_TASK DESCRIPTION_. Please give the number of lines in the records below that include "warrantless", with no other output.

DATASET EXCERPTS START

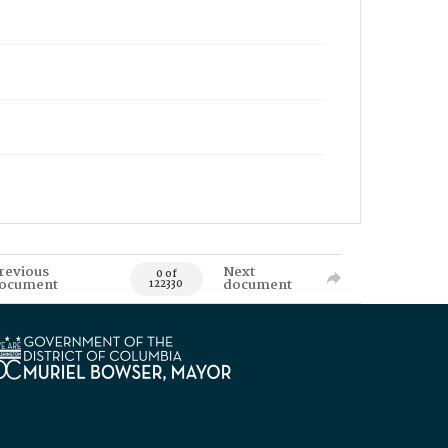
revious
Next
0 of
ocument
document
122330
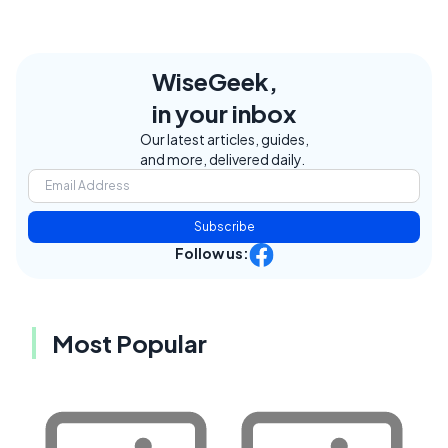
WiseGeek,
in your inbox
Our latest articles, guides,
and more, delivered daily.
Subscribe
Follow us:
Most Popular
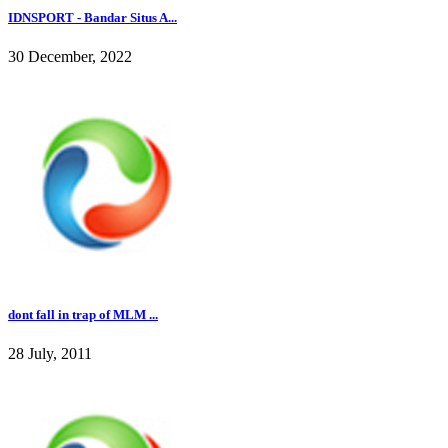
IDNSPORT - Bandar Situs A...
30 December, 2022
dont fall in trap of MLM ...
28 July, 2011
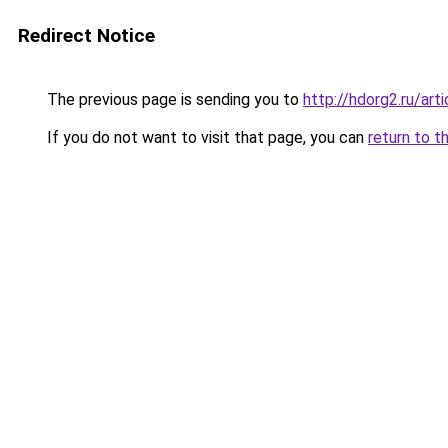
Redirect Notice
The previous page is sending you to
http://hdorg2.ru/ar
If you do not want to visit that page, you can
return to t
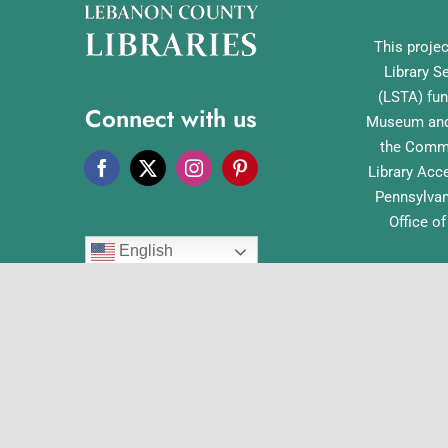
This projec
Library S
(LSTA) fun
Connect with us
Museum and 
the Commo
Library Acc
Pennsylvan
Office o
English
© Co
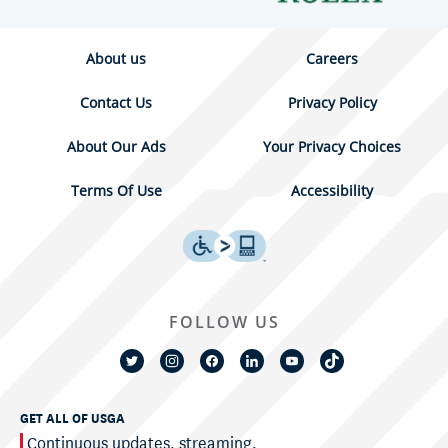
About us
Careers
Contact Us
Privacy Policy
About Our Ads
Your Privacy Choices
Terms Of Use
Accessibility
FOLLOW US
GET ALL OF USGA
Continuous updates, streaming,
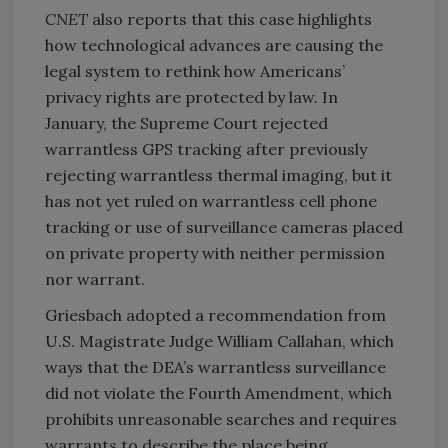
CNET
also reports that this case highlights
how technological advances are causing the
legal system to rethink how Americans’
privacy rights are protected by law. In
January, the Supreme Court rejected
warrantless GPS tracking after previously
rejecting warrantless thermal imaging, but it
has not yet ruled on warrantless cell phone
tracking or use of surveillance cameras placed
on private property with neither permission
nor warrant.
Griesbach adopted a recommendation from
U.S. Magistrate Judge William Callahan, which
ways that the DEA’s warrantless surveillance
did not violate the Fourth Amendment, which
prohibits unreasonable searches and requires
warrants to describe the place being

DATASET EXCERPTS END
DATASET EXCERPTS START

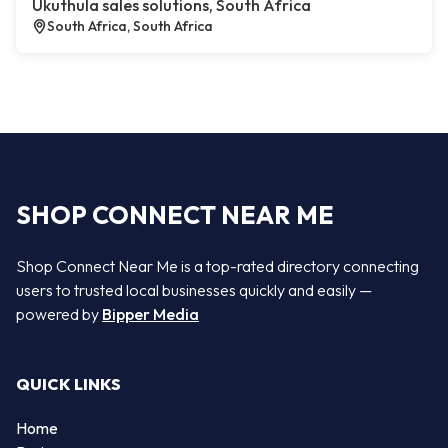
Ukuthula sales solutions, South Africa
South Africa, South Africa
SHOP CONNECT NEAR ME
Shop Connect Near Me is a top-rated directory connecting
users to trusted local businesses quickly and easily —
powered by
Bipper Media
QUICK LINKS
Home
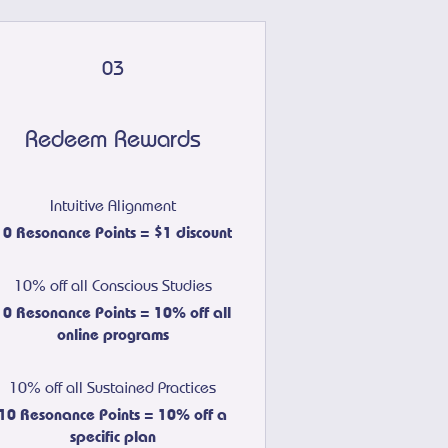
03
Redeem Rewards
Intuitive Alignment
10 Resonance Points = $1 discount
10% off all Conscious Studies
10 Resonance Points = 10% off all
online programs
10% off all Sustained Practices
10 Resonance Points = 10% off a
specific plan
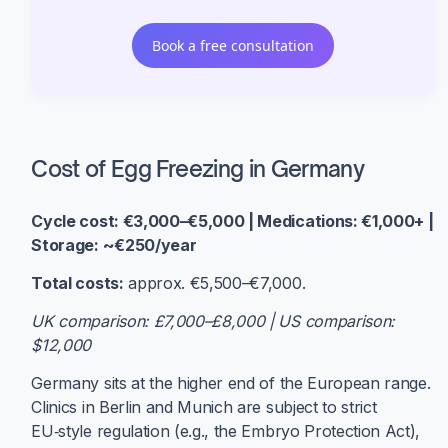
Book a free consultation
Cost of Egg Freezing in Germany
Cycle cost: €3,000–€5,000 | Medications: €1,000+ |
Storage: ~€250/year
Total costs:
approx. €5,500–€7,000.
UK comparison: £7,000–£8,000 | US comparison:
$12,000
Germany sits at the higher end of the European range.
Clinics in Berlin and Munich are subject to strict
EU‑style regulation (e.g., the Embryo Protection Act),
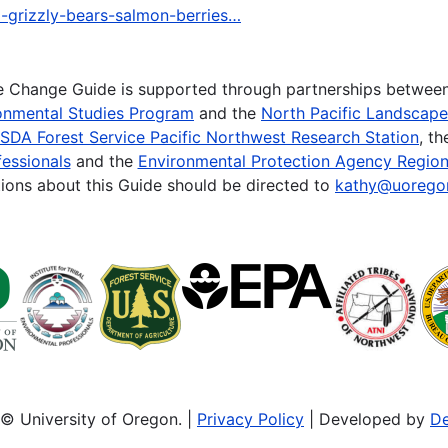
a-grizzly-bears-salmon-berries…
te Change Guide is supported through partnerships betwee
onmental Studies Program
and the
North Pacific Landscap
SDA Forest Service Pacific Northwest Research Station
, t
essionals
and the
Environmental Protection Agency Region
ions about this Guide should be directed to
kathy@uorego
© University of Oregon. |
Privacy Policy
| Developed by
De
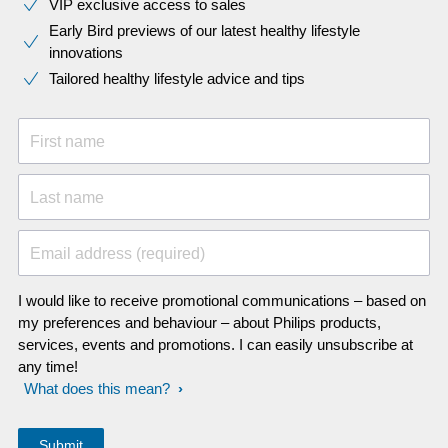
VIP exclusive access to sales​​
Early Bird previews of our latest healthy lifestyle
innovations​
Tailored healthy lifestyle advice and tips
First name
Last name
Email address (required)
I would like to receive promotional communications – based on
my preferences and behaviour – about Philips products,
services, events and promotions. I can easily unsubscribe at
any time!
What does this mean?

DATASET EXCERPTS END

_FINISHED TASK_. 4